Why Data are like Tribbles
In a classic original Star Trek episode, The Trouble with Tribbles, a gerbil-like organism is reproducing. (You can see 3 minutes of it here, courtesy of CBS.) Tribbles aren’t that smart (cute, but not smart), and they don’t live long, but they multiply and cause problems. While our data doesn’t multiply at the same rate, I’m more surprised than ever at just how many copies of the data there are inside the enterprise, and it certainly lives a long time. Backups, sure, those make sense. Data warehouses, arguably a necessary evil. Let’s back those up. Data marts and operational data stores, well, ok, since we’re going in this direction, and there’s processing that just has to be done on our data to run a real-time enterprise. Our own personal copies? We have to personalize the data, massage it a little more. In Excel. And its presentation, too. In PowerPoint. Let’s back those up too.
The Marginal Cost of a Copy? It’s not zero.
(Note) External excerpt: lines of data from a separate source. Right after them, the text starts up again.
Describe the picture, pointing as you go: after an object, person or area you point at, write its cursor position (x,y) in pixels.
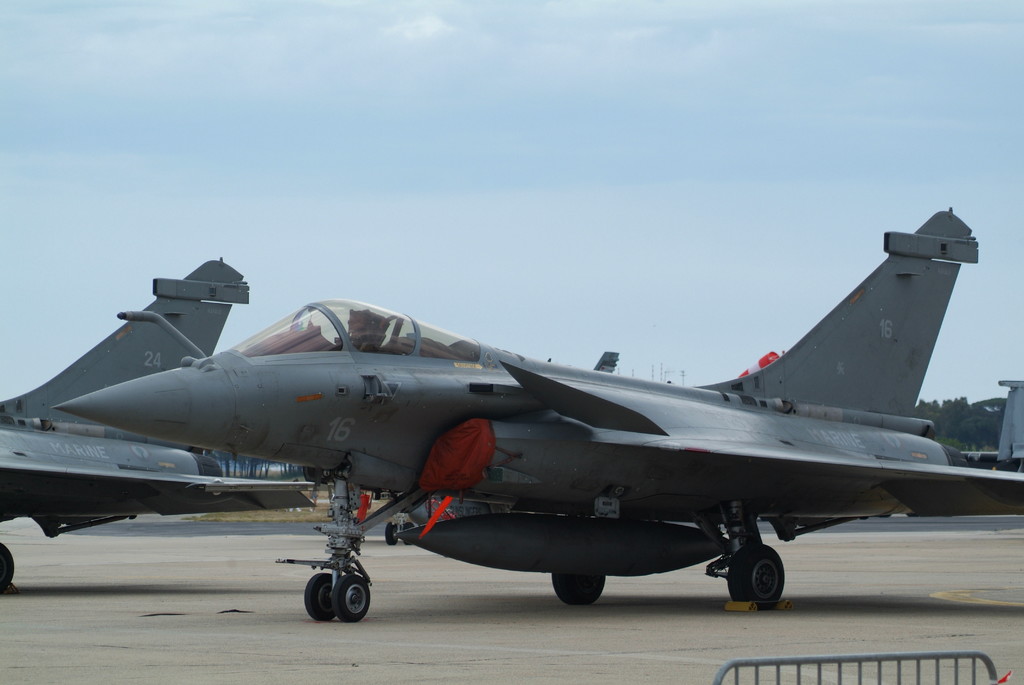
In this image there are aeroplanes (416,410) on the road (191,616). At the background (949,430) there are trees (967,413) and sky (518,204).
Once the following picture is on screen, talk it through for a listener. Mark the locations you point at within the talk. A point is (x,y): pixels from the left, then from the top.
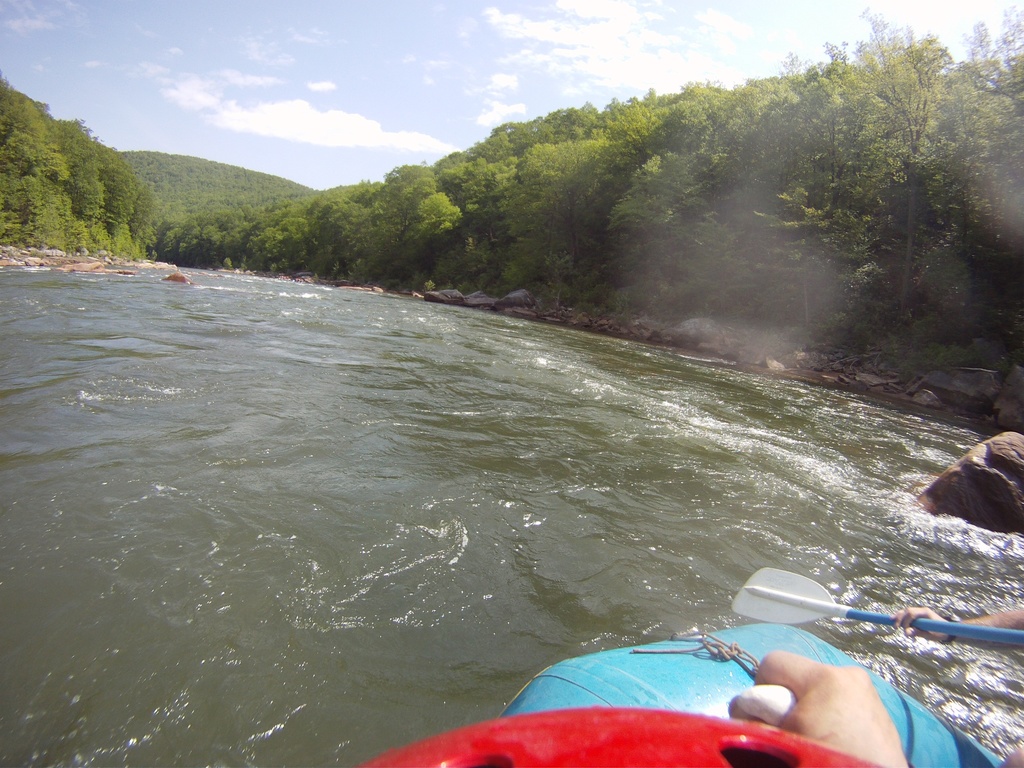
In this picture we can see an object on water (590,556), here we can see some stones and a person hand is holding a paddle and in the background (605,169) we can see trees (697,96), sky (776,64).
We’re on a slippery slope. We each can argue the absolute necessity of the different pieces. Heck, our jobs depend on some of those pieces! Business speed matters. Disk is cheap. The marginal cost of a digital copy is close to zero. But to be absolutely clear, the marginal cost of a digital copy is greater than zero. There are costs, some direct, some hidden, but definitely real costs, and they may be greater than we suspect. It’s not just disk, it’s that the copies we make are each less likely to reflect the ground truth of the data. It’s the increasing ambiguity of the data, and our inability to find what we should be using in the first place, that keeps cost mounting. The data isn’t just more difficult to find because there are copies, it’s more difficult to use…because there are copies.
An Echo of a Reflection of a Shadow
Ever made a copy of a copy of a copy? It’s not supposed to matter in the digital world, but in fact, it does. We combine, we aggregate, we summarize. We necessarily have to gloss over some detail. We lose that detail. We lose the ability to track back to the source. We use the corporate copy. We use the departmental copy. What provenance is there is so difficult to navigate it does not get used. We use our best (read “most easily accessible”) copy of the data and go with that. Is that good enough? It has to be, because we’ve got deadlines to meet, a business to run. It was good enough last time.
What if I could guarantee I could get to the data, correctly each time? What if every part, every product, every person had its own identity, and we were guaranteed to be able to find it? What if, when I found the data, I also automatically found every piece of data it was known to be related to? And their identities? Would we consider the data “smart” then? I sure would.
If every piece of meaningful data had its own identity to begin with, I might not have to copy it so many times. When I did copy it, I’d know what I was copying from, why, and be able to verify that at any time. Data would become a lot less ambiguous. Developers would spend less time finding the data, and more time using their creativity to solve problems. So would information users. Simply providing the links to and from data - while not a panacea – makes the data more useful, keeping it alive, rather than dead in the application. There are some simple principles we can use to make these possibilities realities, and they don’t require a lot of money or elapsed time. They require a change in our thinking about data, our applications, and how we can add value. If we knew, for instance, that our knowledge about a particular thing would be captured and available, guaranteed, then we would be more likely to take the time to capture our knowledge. These simple principles help us do these things: store data once in a place where we know we can get it every time, capture knowledge about that data in a consistent way, and lower the costs for information access and maintenance.